**JOB ITEM**
One range is to be output from the listing below, exactly as written: the line with "expresó Marisa Hutchinson, oficial" to the line with "Технофашисты XXI века", both kept.
[Start of Attachment]
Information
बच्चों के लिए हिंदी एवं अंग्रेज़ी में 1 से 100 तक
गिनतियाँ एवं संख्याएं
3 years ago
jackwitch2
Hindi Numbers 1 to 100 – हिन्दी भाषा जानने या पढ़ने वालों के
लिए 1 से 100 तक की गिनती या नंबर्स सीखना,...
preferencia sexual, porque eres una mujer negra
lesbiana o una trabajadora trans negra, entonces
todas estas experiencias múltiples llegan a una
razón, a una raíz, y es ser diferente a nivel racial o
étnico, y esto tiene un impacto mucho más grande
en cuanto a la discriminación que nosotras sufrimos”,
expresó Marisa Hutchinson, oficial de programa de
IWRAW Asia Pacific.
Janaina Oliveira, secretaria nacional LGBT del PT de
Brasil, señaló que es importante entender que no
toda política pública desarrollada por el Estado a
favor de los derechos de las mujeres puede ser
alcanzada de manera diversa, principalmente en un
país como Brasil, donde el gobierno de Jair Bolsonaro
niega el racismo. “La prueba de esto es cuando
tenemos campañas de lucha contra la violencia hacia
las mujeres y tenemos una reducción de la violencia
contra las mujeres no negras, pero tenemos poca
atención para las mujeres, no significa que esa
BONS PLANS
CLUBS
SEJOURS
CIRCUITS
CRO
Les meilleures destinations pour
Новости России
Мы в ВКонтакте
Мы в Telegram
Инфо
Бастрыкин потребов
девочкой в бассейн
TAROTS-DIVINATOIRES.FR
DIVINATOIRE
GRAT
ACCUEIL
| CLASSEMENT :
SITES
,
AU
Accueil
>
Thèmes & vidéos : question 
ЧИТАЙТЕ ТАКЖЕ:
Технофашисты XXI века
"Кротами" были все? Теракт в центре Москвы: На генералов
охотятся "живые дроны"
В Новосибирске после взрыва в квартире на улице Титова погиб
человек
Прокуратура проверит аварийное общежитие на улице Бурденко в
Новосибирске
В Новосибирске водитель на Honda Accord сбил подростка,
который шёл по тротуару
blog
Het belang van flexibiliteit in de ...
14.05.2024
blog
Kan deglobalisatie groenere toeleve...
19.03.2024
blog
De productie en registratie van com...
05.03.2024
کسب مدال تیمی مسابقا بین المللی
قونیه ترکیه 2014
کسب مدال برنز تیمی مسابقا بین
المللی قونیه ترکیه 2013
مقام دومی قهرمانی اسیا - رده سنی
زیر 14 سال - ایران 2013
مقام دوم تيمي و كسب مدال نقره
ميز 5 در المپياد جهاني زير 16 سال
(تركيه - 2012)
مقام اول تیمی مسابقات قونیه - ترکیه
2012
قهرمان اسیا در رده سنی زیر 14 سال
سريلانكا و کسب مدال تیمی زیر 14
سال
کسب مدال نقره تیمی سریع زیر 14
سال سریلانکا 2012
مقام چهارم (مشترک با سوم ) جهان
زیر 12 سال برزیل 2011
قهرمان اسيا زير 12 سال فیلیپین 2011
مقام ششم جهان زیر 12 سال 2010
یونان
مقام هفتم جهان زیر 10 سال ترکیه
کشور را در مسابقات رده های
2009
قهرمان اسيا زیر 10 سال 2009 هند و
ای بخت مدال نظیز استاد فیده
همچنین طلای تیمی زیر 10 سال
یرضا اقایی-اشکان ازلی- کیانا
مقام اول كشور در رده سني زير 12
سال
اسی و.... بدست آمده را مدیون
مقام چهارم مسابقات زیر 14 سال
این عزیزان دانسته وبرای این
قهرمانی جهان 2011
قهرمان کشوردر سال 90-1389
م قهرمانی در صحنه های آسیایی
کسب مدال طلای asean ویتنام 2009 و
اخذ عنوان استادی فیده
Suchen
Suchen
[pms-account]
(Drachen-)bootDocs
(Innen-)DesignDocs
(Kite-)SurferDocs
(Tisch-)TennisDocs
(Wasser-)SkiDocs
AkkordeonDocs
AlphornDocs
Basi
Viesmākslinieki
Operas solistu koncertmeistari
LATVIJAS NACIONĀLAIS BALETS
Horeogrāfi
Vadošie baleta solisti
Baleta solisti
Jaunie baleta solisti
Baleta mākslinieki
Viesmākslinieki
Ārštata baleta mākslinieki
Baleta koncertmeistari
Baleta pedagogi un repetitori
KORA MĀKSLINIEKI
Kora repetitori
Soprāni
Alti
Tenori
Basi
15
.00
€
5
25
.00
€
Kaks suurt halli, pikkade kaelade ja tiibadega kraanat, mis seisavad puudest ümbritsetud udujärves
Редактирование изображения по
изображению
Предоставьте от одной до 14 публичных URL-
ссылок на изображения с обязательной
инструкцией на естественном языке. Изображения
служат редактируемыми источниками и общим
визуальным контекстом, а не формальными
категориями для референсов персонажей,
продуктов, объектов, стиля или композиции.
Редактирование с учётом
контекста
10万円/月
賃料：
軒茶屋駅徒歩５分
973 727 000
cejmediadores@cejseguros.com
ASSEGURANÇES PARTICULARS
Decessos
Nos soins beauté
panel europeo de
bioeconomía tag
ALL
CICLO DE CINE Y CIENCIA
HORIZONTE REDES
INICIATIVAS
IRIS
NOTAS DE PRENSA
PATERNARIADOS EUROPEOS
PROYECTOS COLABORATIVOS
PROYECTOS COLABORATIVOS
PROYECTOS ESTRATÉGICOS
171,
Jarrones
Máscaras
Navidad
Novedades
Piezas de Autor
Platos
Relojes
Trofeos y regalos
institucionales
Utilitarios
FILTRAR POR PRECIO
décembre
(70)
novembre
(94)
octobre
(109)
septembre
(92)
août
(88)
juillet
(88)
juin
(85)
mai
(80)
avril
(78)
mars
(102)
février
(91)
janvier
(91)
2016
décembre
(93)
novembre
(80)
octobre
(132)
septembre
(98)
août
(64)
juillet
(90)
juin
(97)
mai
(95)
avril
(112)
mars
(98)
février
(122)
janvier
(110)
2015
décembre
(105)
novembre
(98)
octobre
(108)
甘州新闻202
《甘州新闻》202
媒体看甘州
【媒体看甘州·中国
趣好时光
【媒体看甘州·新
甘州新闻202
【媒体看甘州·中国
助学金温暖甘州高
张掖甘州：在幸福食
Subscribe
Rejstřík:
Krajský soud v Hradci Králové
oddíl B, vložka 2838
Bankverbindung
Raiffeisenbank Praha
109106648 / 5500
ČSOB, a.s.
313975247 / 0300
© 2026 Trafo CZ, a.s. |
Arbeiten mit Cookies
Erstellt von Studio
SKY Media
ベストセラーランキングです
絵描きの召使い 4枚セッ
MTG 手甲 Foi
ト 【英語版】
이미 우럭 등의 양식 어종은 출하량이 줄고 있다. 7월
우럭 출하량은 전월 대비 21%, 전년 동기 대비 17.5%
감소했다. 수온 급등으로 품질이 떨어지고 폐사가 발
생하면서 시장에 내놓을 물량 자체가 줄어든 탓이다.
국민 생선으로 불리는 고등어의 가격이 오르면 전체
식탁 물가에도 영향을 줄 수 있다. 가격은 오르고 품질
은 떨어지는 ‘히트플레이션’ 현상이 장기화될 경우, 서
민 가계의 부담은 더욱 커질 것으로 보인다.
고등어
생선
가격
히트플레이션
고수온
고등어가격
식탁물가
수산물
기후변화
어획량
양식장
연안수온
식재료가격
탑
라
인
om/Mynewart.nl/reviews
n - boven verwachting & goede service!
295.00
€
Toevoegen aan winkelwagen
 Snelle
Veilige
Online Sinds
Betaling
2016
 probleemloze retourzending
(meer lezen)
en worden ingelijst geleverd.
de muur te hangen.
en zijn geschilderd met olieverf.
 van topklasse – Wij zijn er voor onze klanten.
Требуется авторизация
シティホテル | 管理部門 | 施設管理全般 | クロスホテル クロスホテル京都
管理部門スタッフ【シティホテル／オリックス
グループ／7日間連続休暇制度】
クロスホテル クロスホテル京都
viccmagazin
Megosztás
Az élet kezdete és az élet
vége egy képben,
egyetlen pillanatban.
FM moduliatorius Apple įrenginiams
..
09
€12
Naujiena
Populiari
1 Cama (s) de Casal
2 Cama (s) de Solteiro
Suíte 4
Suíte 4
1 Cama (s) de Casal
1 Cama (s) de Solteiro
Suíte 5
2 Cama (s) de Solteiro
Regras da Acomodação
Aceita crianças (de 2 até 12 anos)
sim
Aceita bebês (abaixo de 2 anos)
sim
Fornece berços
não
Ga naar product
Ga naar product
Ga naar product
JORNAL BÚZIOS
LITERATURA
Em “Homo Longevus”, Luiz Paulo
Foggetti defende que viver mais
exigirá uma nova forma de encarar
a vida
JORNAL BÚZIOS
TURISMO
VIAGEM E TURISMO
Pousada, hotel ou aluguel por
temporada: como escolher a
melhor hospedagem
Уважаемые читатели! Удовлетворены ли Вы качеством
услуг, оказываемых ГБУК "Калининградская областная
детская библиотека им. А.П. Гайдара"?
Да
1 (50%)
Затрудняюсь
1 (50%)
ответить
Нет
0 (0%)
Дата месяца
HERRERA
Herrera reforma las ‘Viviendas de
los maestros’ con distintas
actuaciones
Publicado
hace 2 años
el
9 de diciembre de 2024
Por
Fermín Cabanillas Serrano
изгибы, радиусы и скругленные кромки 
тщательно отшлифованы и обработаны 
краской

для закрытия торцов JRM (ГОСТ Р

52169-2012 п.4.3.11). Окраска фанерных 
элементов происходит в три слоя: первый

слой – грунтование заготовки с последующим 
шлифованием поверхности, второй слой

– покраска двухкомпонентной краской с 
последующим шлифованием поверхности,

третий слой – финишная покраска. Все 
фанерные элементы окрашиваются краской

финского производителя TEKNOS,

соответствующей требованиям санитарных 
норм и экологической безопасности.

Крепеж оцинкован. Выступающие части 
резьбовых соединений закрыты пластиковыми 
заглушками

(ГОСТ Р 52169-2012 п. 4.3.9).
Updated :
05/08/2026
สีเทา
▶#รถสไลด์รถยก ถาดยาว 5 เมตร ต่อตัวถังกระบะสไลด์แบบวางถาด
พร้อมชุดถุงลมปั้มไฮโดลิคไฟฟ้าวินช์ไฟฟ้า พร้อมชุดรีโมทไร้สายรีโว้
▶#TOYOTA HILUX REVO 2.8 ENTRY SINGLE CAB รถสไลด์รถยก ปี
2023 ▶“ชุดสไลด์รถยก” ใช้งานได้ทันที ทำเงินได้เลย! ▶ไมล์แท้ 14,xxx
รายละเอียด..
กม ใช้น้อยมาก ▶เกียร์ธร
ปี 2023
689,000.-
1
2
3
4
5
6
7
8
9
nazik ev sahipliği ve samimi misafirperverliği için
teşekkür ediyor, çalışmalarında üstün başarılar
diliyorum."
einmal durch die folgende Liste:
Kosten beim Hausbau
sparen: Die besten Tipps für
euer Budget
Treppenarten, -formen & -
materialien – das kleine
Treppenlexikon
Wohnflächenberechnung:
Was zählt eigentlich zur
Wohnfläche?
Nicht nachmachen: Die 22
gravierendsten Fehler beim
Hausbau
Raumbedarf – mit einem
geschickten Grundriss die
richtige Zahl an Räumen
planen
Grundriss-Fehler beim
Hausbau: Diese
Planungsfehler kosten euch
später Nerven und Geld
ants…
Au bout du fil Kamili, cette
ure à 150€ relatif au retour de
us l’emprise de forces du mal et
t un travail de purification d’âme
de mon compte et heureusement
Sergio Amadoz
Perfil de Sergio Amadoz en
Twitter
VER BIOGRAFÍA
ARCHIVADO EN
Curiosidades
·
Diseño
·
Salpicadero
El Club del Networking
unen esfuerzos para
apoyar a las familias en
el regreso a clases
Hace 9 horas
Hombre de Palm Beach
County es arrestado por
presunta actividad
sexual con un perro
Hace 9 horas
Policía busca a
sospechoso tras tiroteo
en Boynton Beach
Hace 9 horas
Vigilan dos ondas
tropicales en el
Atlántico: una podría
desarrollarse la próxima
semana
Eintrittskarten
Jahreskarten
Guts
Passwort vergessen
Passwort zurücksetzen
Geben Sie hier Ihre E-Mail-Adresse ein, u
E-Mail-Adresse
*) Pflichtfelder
[End of Attachment]
**RESPONSE TO THE TASK**
expresó Marisa Hutchinson, oficial de programa de
IWRAW Asia Pacific.
Janaina Oliveira, secretaria nacional LGBT del PT de
Brasil, señaló que es importante entender que no
toda política pública desarrollada por el Estado a
favor de los derechos de las mujeres puede ser
alcanzada de manera diversa, principalmente en un
país como Brasil, donde el gobierno de Jair Bolsonaro
niega el racismo. “La prueba de esto es cuando
tenemos campañas de lucha contra la violencia hacia
las mujeres y tenemos una reducción de la violencia
contra las mujeres no negras, pero tenemos poca
atención para las mujeres, no significa que esa
BONS PLANS
CLUBS
SEJOURS
CIRCUITS
CRO
Les meilleures destinations pour
Новости России
Мы в ВКонтакте
Мы в Telegram
Инфо
Бастрыкин потребов
девочкой в бассейн
TAROTS-DIVINATOIRES.FR
DIVINATOIRE
GRAT
ACCUEIL
| CLASSEMENT :
SITES
,
AU
Accueil
>
Thèmes & vidéos : question 
ЧИТАЙТЕ ТАКЖЕ:
Технофашисты XXI века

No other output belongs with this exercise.